The federal reserve have officially stated that they are not considering negative interest rate policy. The Bank of England have indicated that they are open to negative interest rates and the Reserve Bank of New Zealand has officially advised local banks to prepare their computer systems to handle negative interest rates by the end of 2020. If numerous central banks use negative interest policy, the effect will be a rise in strength of the US dollar. The Federal Reserve may decide to cut rates and go into negative territory to try and weaken the US dollar and thereby mitigate the fallout that comes with a strong dollar. Another potential reason the Federal Reserve might introduce negative interest rate policy would be to fight deflation. Negative interest rates theoretically counteract deflation due to the benefits mentioned above.

Japan and Germany seem to be managing reasonably well with negative interest rates. Would the effects be the same for USA? The big difference here is that the US dollar is the world’s reserve currency and is used for international trade. This is a very important point. All commodities are priced in US dollars and there has never been a time in history when the world’s reserve currency has been a fiat currency. The consequences of a negative interest rate on a reserve currency are completely unknown. However we can make some estimates regarding what could possibly happen in the world of commodities.

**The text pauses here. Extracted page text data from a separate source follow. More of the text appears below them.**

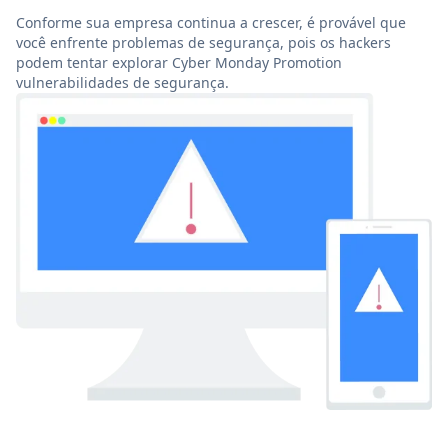
Conforme sua empresa continua a crescer, é provável que
você enfrente problemas de segurança, pois os hackers
podem tentar explorar Cyber Monday Promotion
vulnerabilidades de segurança.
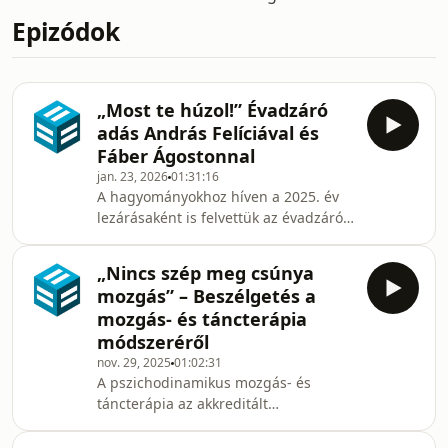
Epizódok
„Most te húzol!” Évadzáró
adás András Felíciával és
Fáber Ágostonnal
jan. 23, 2026
01:31:16
A hagyományokhoz híven a 2025. év
lezárásaként is felvettük az évadzáró
műsorunkat a korábbi hasonló
produkciókra jellemző kötetlenebb
„Nincs szép meg csúnya
hangvétellel. Ezúttal a
mozgás” – Beszélgetés a
nyilvánosságban megjelenő,
mozgás- és táncterápia
különböző életmód-tanácsadók és
módszeréről
influenszerek által népszerűsített
nov. 29, 2025
01:02:31
életbölcsességeket, közhelyeket és
A pszichodinamikus mozgás- és
tévhiteket vitattuk meg: jó néhány
táncterápia az akkreditált
ilyet felírtunk cédulákra, majd
pszichoterápiás módszerek egyike,
egyesével kihúztuk és megbeszéltük
melyet a Magyar Mozgás- és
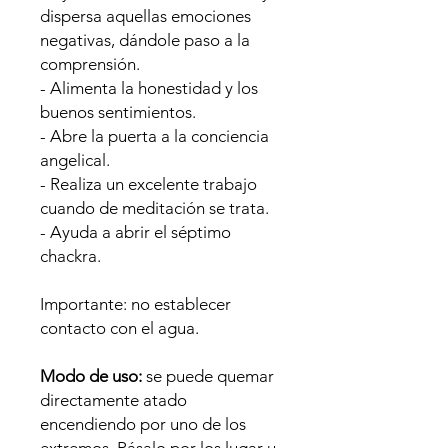
dispersa aquellas emociones
negativas, dándole paso a la
comprensión.
- Alimenta la honestidad y los
buenos sentimientos.
- Abre la puerta a la conciencia
angelical.
- Realiza un excelente trabajo
cuando de meditación se trata.
- Ayuda a abrir el séptimo
chackra.
Importante: no establecer
contacto con el agua.
Modo de uso:
se puede quemar
directamente atado
encendiendo por uno de los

The concept of time preference will play an important part. Let’s use the example where someone comes to you asking to borrow a barrel of fuel and they can either return it the next day, or if you’re willing to wait they can return it in a month, and they will pay you $10 for your trouble. If you take the one month deal, you have what is called a low time preference. You are willing to put off owning the commodity now in the hope of being better off later.

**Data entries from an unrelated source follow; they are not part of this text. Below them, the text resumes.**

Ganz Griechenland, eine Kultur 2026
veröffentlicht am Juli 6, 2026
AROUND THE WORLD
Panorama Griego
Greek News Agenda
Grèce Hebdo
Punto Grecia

In a negative interest rate environment, the offer would be quite different. The offer would be to return the fuel the next day, or if you wait a month the fuel would be returned but you would have to pay the borrower $10. In such a situation, you would naturally have a high time preference. You wouldn’t lend it out at all or if you did lend, you would want the fuel returned rapidly.

Note that we are talking about commodities which are necessities of life. That is a very different situation compared to the debt market. If the world’s reserve currency enters negative rate territory, commodities (including gold) will go into backwardation. It would be better to own a physical commodity now rather than holding onto cash deposits and taking possession of the commodity later. Therefore futures markets participants would be better off being long rather than short. That would cause commodity prices to rise. That would also be rocket fuel for gold.